Saved data entries:
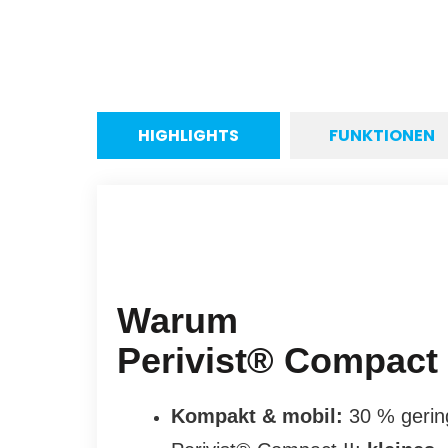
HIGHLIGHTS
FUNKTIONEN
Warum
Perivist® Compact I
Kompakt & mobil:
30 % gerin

* * *

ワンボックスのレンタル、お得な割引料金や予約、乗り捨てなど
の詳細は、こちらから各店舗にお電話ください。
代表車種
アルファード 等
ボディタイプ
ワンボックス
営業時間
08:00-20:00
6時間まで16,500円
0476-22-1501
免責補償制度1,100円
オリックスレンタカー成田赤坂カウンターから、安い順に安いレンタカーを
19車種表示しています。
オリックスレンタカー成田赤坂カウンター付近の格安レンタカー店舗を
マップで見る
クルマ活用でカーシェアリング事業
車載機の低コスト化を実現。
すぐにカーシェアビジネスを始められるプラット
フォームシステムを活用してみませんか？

...

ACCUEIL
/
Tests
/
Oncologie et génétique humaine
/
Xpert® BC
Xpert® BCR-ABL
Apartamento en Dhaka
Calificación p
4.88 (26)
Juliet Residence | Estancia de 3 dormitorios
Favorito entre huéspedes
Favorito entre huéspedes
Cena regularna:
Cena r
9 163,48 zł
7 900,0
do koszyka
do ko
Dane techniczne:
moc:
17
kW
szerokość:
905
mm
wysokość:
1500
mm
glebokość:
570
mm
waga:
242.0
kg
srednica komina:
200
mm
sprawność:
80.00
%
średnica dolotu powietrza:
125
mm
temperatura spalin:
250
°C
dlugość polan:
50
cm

-- EXERCISE --
Revise the lines from the line with "ワンボックスのレンタル、お得な割引料金や予約、乗り捨てなど" to the line with "フォームシステムを活用してみませんか？", changing "08:00-20:00" to "09:00-19:00" and leaving everything else as it is. Return only those lines.

-- ANSWER BOX --
ワンボックスのレンタル、お得な割引料金や予約、乗り捨てなど
の詳細は、こちらから各店舗にお電話ください。
代表車種
アルファード 等
ボディタイプ
ワンボックス
営業時間
09:00-19:00
6時間まで16,500円
0476-22-1501
免責補償制度1,100円
オリックスレンタカー成田赤坂カウンターから、安い順に安いレンタカーを
19車種表示しています。
オリックスレンタカー成田赤坂カウンター付近の格安レンタカー店舗を
マップで見る
クルマ活用でカーシェアリング事業
車載機の低コスト化を実現。
すぐにカーシェアビジネスを始められるプラット
フォームシステムを活用してみませんか？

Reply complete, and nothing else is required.